Das Außenmaterial des Schlafsacks besteht aus 100 % Polyester. Das Material ist vergleichsweise wenig robust und sollte entsprechend vorsichtig behandelt werden. Um den Schlafsack vor äußeren Einflüssen, wie Feuchtigkeit und Schmutz zu schützen, sollte der Einsatz eines Biwaksacks abgewogen werden.

Das Innenmaterial besteht aus 80 % Polyester und 20 % Baumwolle. Unter Umständen fühlt sich das Material etwas unangenehm oder kratzig auf der Haut an. Empfindliche Personen sollten hier über ein Inlett nachdenken.

Wirklich glänzen kann der High Peak TR 300 mit seiner Ausstattung, die in der Preisklasse absolut ihres gleichen sucht: Der Reißverschluss sitzt an der Seite und lässt sich gut bedienen. Um hier vor Kälte zu schützen, verfügt der Reißverschluss über eine Abdeckleiste. Der Schlafsack ist sowohl mit Reißverschluss auf der rechten, wie auch auf der linken Seite erhältlich, was den Komfort zusätzlich steigert.

Hier bietet der High Peak ein extra: Der Reißverschluss ist mit einem zwei-Wege-System ausgestattet, dass es ermöglicht den Schlafsack im Fußbereich zu öffnen. Somit kann, wenn es mal zu warm wird, die Luft besser zirkulieren und den Schlafsack abkühlen. Besonders für Paare interessant: Der Schlafsack lässt sich koppeln. Das bedeutet, dass zwei Schlafsäcke durch den Reißverschluss miteinander verbunden werden können. Ermöglicht wird das dadurch, dass der Reißverschluss an der Seite sitzt. Ein weiteres Extra des High Peak 300 ist neben der gepolsterten Kapuze ein Wärmekragen. Wenn es mal richtig kalt wird, zieht man diesen einfach zu und vermeidet so Kältebrücken, die zum Auskühlen des Schlafsacks führen könnten. Im Innern bleibt es also warm. Wichtige Dinge finden Platz in der Dokumententasche innerhalb des Schlafsacks.

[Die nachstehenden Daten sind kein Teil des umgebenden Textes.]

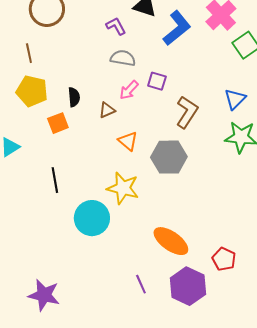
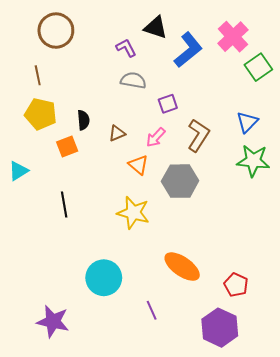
purple square: (157, 81) -> (168, 104), turned -36
pink arrow: (129, 90) -> (156, 137), moved
cyan circle: (92, 218) -> (104, 278), moved
purple hexagon: (188, 286) -> (220, 328), moved

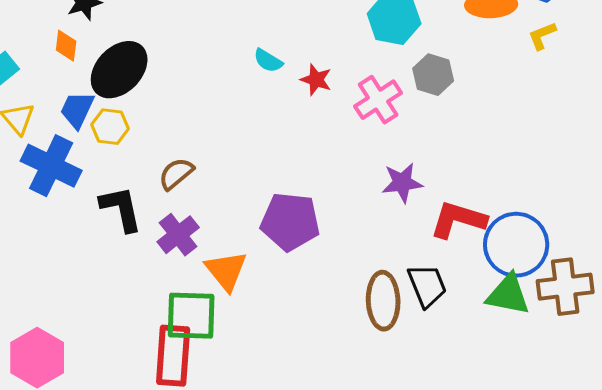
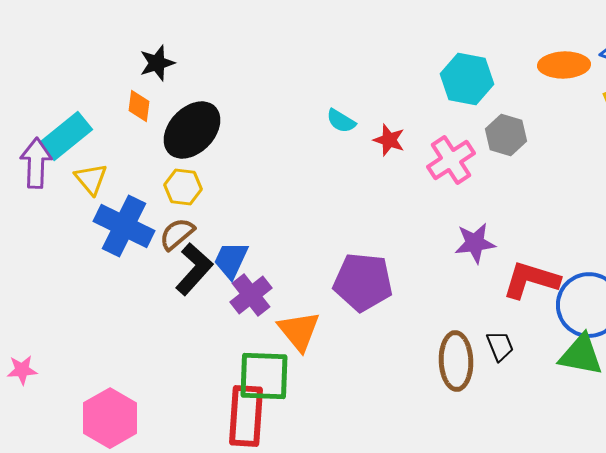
blue trapezoid: (77, 110) -> (231, 260), moved
brown semicircle: (176, 174) -> (177, 234), moved
black L-shape: (121, 209) -> (194, 269), turned 54
black trapezoid: (427, 286) -> (500, 346), size x0.7

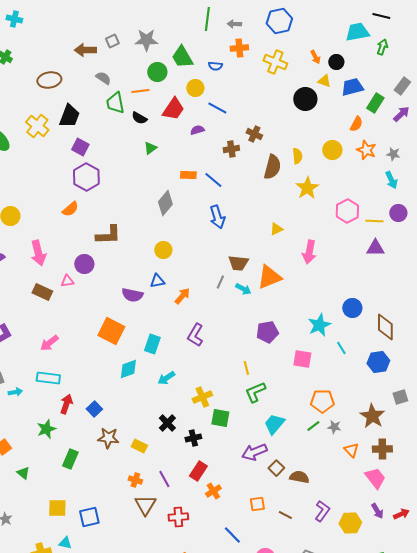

Abgesehen vom Packsack und im Verhältnis zum Preis ist die Verarbeitungsqualität dem Preis entsprechend gut. Vereinzelt finden sich Berichte über defekte Reißverschlüsse und aufgehende Nähte. Das Testmodell war jedoch qualitativ in Ordnung.

Fazit

Natürlich kann der Schlafsack nicht mit High-End Modellen mithalten. Das muss er auch gar nicht. Der High Peak TR 300 kann dafür etwas anderes: Ein solides Einsteigermodell für wenig Geld bieten und dabei bringt dieser erstaunlich viel Ausstattung mit.
Wer jedoch viel Wert auf ein gutes Verhältnis von Packmaß, Gewicht und Wärmeleistung legt, sollte sich jedoch woanders umsehen – in diesen Kategorien bringt der High Peak leider nur unterdurchschnittliche Leistung.